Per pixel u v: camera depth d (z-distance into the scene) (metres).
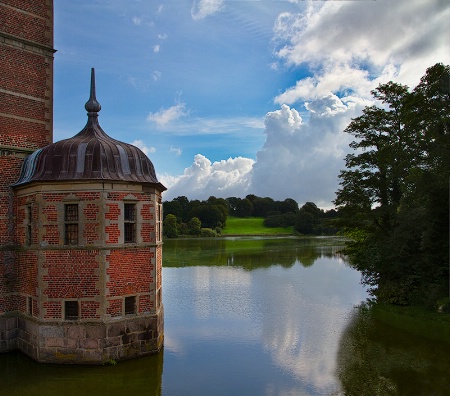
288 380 16.77
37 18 21.14
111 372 17.05
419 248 30.03
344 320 26.41
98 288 17.47
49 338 17.56
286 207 196.62
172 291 35.84
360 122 36.19
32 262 18.42
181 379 16.91
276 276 44.72
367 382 16.42
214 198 179.62
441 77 29.11
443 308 28.00
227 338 22.47
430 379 16.66
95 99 20.53
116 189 17.94
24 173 19.62
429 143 30.03
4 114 19.67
★ ★ ★
*Task goal*.
All lines from the one with "111 372 17.05" through the end of the data must be repeated exactly, and nothing else may be repeated.

*Result of this task*.
111 372 17.05
419 248 30.03
344 320 26.41
98 288 17.47
49 338 17.56
286 207 196.62
172 291 35.84
360 122 36.19
32 262 18.42
181 379 16.91
276 276 44.72
367 382 16.42
214 198 179.62
441 77 29.11
443 308 28.00
227 338 22.47
430 379 16.66
95 99 20.53
116 189 17.94
24 173 19.62
429 143 30.03
4 114 19.67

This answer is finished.